In terms of putting your best foot forward, Scarlet and Violet had managed. Subsequent trailers introduced more creatures, which were fundamentally solid but not particularly exciting. There was a giant crab called Klawf, and a tiny ghost thing called Gimmighoul that seemed to live in a treasure chest. The new legendaries were also shared very early on, and I didn’t share the love other fans had for them – they were painfully over-designed, clearly with a view that you would use them as ride Pokémon to traverse the region. As a result, they had ugly wheels jammed in their necks, and Miraidon even had jet propulsion in its legs. It dampened the enthusiasm a little.

On the whole, this is a bad Pokédex

And then the games were released. I hung off to see how they were received and was a little disappointed by all the negative reception. I left it a little while before deciding that I just couldn’t justify spending so much money on a broken game, and then I looked into the Pokédex. From what I heard, even people who were unimpressed with the games were thrilled with the new Pokémon, so I was intrigued to see them. Could this salvage my negative thoughts about Scarlet and Violet?

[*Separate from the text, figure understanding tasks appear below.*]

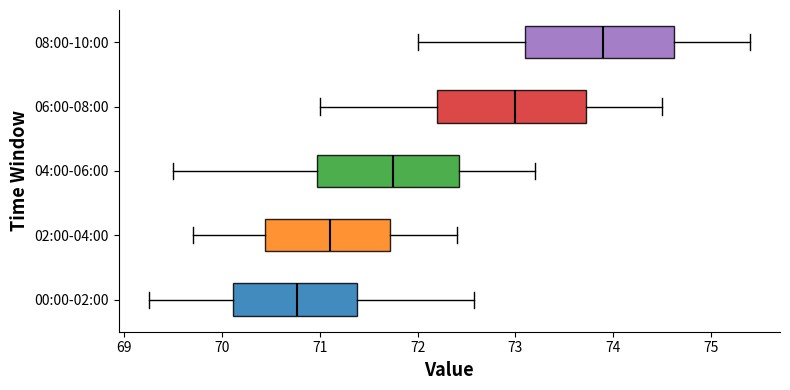

Which box has the furthest to the right median line?

08:00-10:00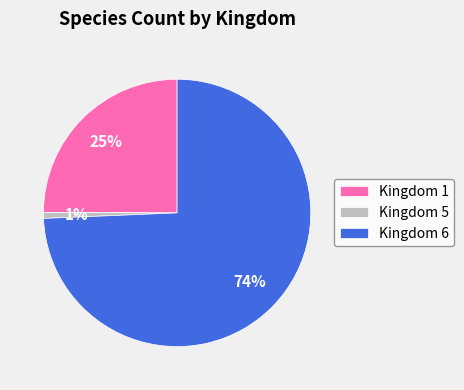

What is the smallest slice in the pie chart?

Kingdom 5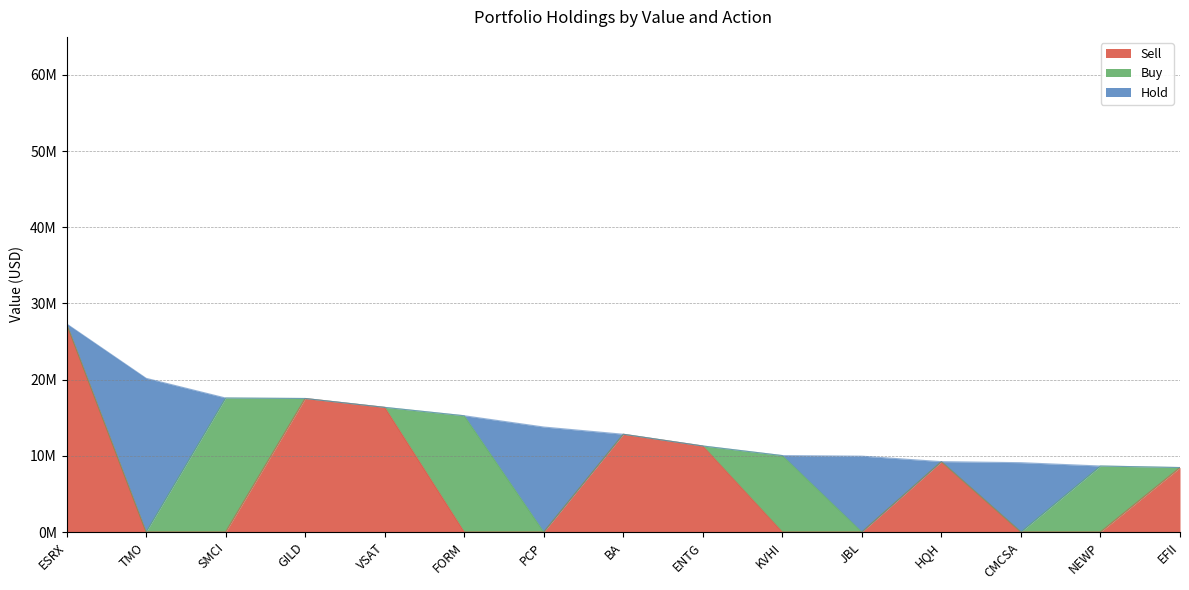

At which category is the sum across all series the highest?

ESRX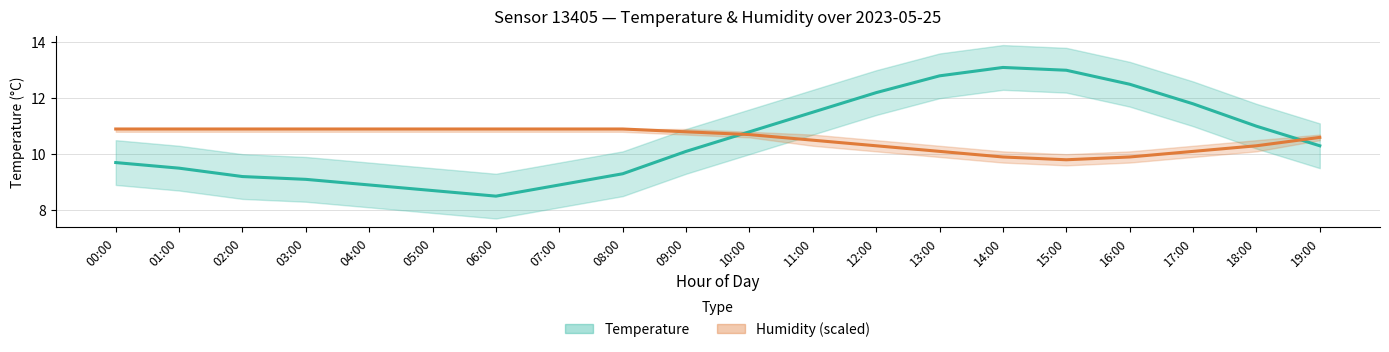

After their last crossing, which series has the higher values: Humidity offset (% − 89) or Temperature (°C)?

Humidity offset (% − 89)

In a word, no. There are a couple of good ones – we finally have a dolphin Pokémon in Finizen, for example, and I like the derpy Bellibolt – but on the whole, this is a bad Pokédex. There are uninspired entries – a ghost Pokémon that is a bramble with a face, and a creature that is just a flamingo. Pokémon that aren’t Pokémon – there’s a giant car in the trailer that people half-joked would be a new Pokémon, only to be proven right. Lazy evolutions – the cute Pawmi evolves into itself twice, and there’s a pair of mice that evolve into three or four mice – and bad evolutions for all the Pokémon revealed in that first trailer. And there’s so many that are just ugly, from a baby fairy clutching a hammer to a hideous Grass/Fire-type with two monstrous heads. Pick any random Pokémon from this Dex, and expect to be disappointed.

Scarlet and Violet take us past the 1,000-Pokémon threshold, and I’ve felt something I’ve never experienced before in terms of the creatures – real creative exhaustion

Worst of all are the changes to existing creatures. There’s a new Primeape evolution, which is great, but the other regional evolutions and forms are lazy (Tauros essentially turns black, and don’t get me started on Dudunsparce – it looks like the same creature). Paradox Pokémon, prehistoric or future versions of existing creatures, are dreadful. They all have hideous names, and they don’t quite work – how a robot version of Delibird called Iron Bundle made it off the drawing board escapes me.

Scarlet and Violet take us past the 1,000-Pokémon threshold, and I’ve felt something I’ve never experienced before in terms of the creatures – real creative exhaustion. This felt like a Pokédex cobbled together by people really running low on ideas. If I played the games, I genuinely cannot imagine using any of them on my team, and that’s a bad place to be. I’m thrilled that some people have looked at these games and found their new favourites, but I don’t share that excitement. When everything is so over-designed, lazy, or just turning established creatures into robots to pad out the numbers, I think it’s time to take a step back and rethink your design philosophy.